Provided passage section start

Looking up to the crescent for redemption

Given the less stringent terms attached to them, Islamic financial instruments offer hope to millions of African farmers and traders in need of trade finance. Ayo Akinfe reports.

Given the more friendly terms associated with Islamic finance, it is no surprise that of late, more and more businesses, particularly in the developing world, are turning to it as a means of raising revenue for trade deals. Given that sharia principles and sukuk only charge interest on tangible assets, trading houses operating in Sub-Saharan Africa are increasingly turning towards Islamic finance as a means of raising funds to do business.

In today’s cut-throat competitive world where reducing production costs, maintaining high margins and being competitive on price are essential for survival, trading houses in developing countries are finding out that Islamic finance is actually a good way of borrowing money, especially for companies just starting out. Aware of how this could be a potentially lucrative market, Islamic banks are looking to step up their presence in the African commodities sector.

In March this year, Jaiz International, the investment holding company set up to establish Nigeria’s first fully-fledged Islamic bank, took the initial steps towards getting the project off the ground. Between March 11 and 16, the Islamic Development Bank (IsDB), sent a delegation to Nigeria to carry out due diligence and was impressed with the way things were taking shape.

Mustapha Bintube, Jaiz International’s managing director, says he was convinced about the financial and commercial viability of the proposed bank. He adds: “The IsDB wrote to the governor of the Central Bank of Nigeria (CBN) to support the establishment of the proposed bank and the CBN has started taking positive steps towards implementing some actions suggested by them.”

Bintube also announced the engagement of Millennium Finance Corporation, a subsidiary of Dubai Islamic Bank and KPMG, as Jaiz’s financial advisers for the purposes of attracting foreign investment in the proposed Nigerian Islamic bank.

He adds: “It is important to point out that we are not only setting up the first Islamic bank in Nigeria, but are also working very closely with the relevant regulatory authorities to create the necessary legal and regulatory framework for Islamic financial institutions.

“The current legal and supervisory framework is mainly focused on the conventional banking system. To this extent, we are also charting the course and laying the foundation for posterity and others to follow.

“In this regard, we are pleased to let you know that the IsDB, Jaiz’s management and our financial advisers have at various times met with the top echelon of CBN, Nigeria Deposit Insurance Corporation, Securities & Exchange Commission and the Nigeria Investment Promotion Council (NIPC). These regulators have all pledged to support the establishment of Jaiz Bank International and facilitate the necessary amendments in the legal and regulatory laws for the smooth operations of Islamic financial institutions.

“CBN has already taken the first step by inaugurating a committee to set up the supervisory framework for Islamic banking. NIPC has also invited our financial advisers to explore areas where they can assist.”

Investment efforts

Over the last eight years, Nigeria has stepped up efforts to attract investment into its oil and gas, agriculture, solid minerals and telecommunications industries and Islamic banking could be an avenue through which local investors in particular obtain finance to enter these sectors.

Like most other African economies, Nigeria’s exports are heavily centred on commodities and many small-scale operators in these sectors may struggle to cope with the lending rates of conventional banks.

Bintube adds: “In spite of these initial challenges, we believe there is a compelling need for a full-fledged Islamic bank in Nigeria. Besides the fact that it is profitable, our people are in dire need of an alternative financing mechanism that will do away with the heavy burden of interest, known as riba in our lives. This is because riba has destroyed many families and small enterprises.”

Provided passage section end
Information given section start

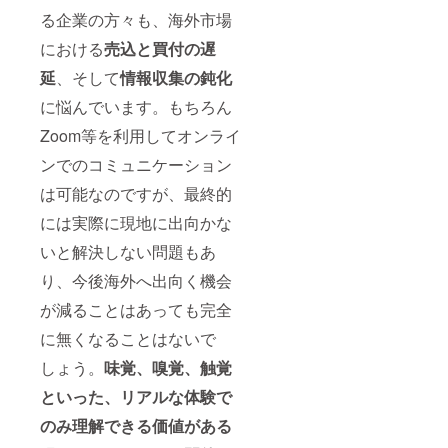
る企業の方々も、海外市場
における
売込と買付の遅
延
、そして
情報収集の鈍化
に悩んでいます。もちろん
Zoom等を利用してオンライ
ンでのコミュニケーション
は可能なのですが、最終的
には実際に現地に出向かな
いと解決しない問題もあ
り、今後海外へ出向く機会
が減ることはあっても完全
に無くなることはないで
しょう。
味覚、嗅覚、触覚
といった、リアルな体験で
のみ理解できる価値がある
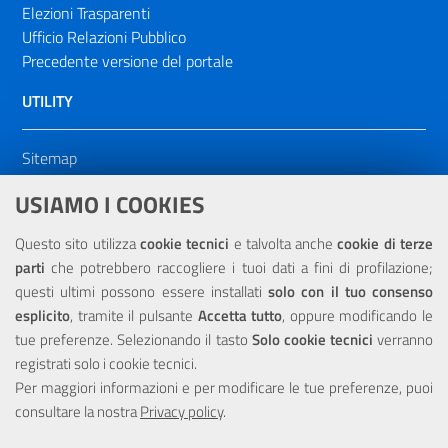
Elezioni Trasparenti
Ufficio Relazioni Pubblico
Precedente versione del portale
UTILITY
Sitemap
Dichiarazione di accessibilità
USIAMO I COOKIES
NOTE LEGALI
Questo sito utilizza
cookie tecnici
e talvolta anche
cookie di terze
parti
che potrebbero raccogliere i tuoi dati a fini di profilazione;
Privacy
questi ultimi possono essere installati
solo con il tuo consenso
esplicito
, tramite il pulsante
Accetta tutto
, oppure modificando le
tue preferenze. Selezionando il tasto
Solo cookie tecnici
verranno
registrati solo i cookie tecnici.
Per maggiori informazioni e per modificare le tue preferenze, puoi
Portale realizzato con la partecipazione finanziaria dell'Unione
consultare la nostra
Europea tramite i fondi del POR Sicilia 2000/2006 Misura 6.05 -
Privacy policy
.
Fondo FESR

Information given section end
Information given section start

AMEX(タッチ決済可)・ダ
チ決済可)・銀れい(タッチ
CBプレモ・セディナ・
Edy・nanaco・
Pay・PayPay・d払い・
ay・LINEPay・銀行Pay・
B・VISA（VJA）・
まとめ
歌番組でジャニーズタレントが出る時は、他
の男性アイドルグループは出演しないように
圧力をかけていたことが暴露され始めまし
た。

Information given section end

→ The task: Write out the part of the article on Islamic finance that opens with the words containing "In March this" and closes with "were taking shape.". The listing has no connection to the article on Islamic finance.

→ Answer to the exercise:
In March this year, Jaiz International, the investment holding company set up to establish Nigeria’s first fully-fledged Islamic bank, took the initial steps towards getting the project off the ground. Between March 11 and 16, the Islamic Development Bank (IsDB), sent a delegation to Nigeria to carry out due diligence and was impressed with the way things were taking shape.